Problem details:
Return every record below word for word, leaving out the pictures.

Stored data:
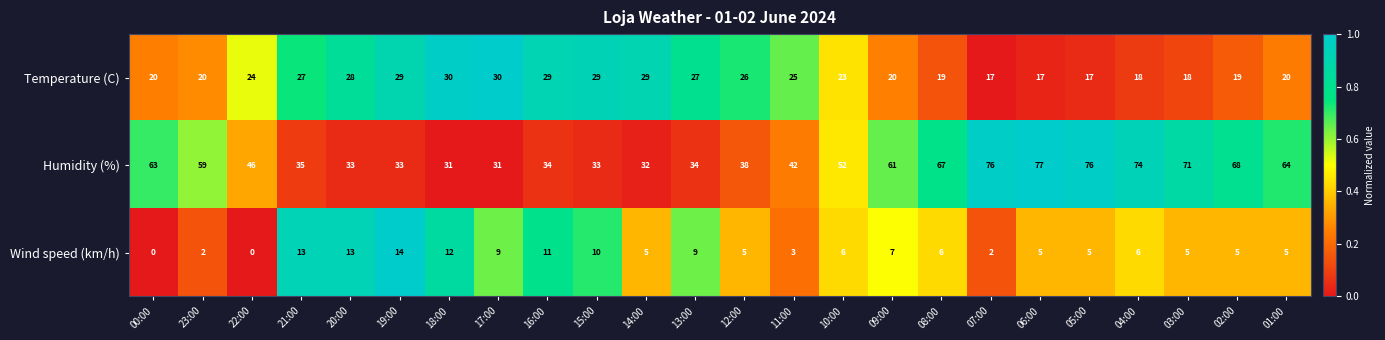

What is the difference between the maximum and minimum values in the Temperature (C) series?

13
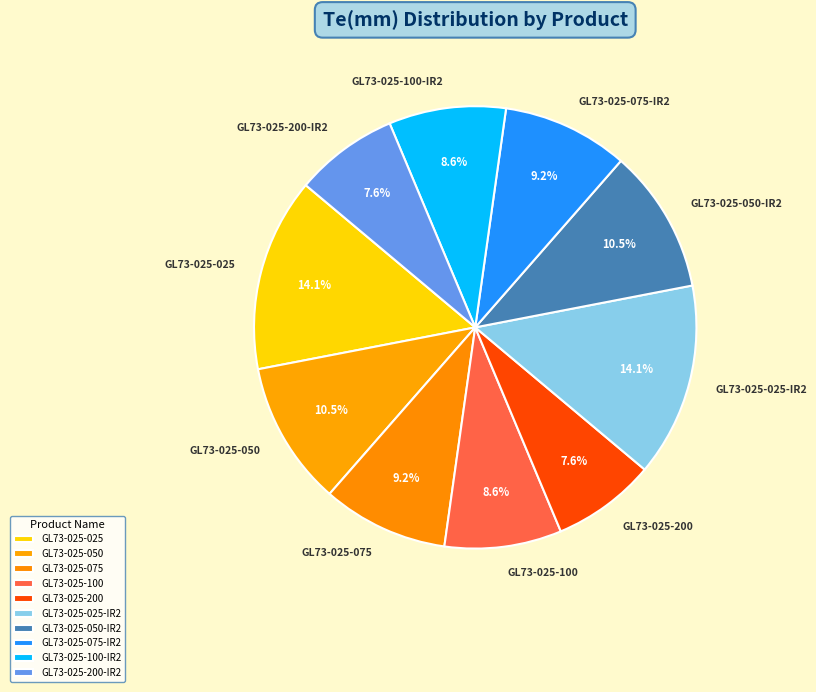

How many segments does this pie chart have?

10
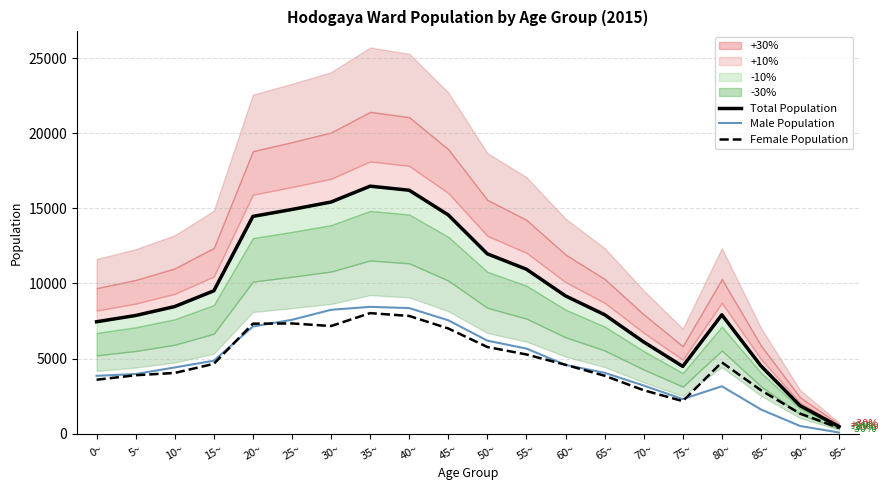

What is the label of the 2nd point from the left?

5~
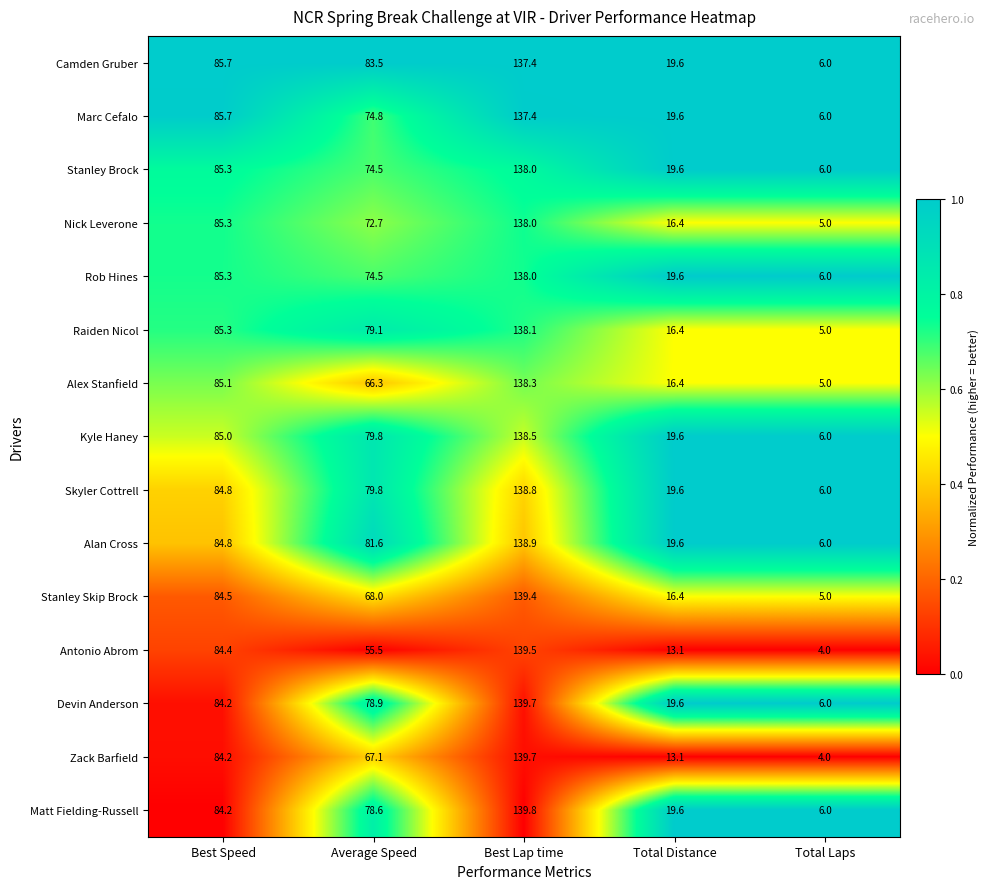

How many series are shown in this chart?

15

Response:
What is the difference between the maximum and minimum values in the Temperature (C) series?

13

How many segments does this pie chart have?

10

What is the label of the 2nd point from the left?

5~

How many series are shown in this chart?

15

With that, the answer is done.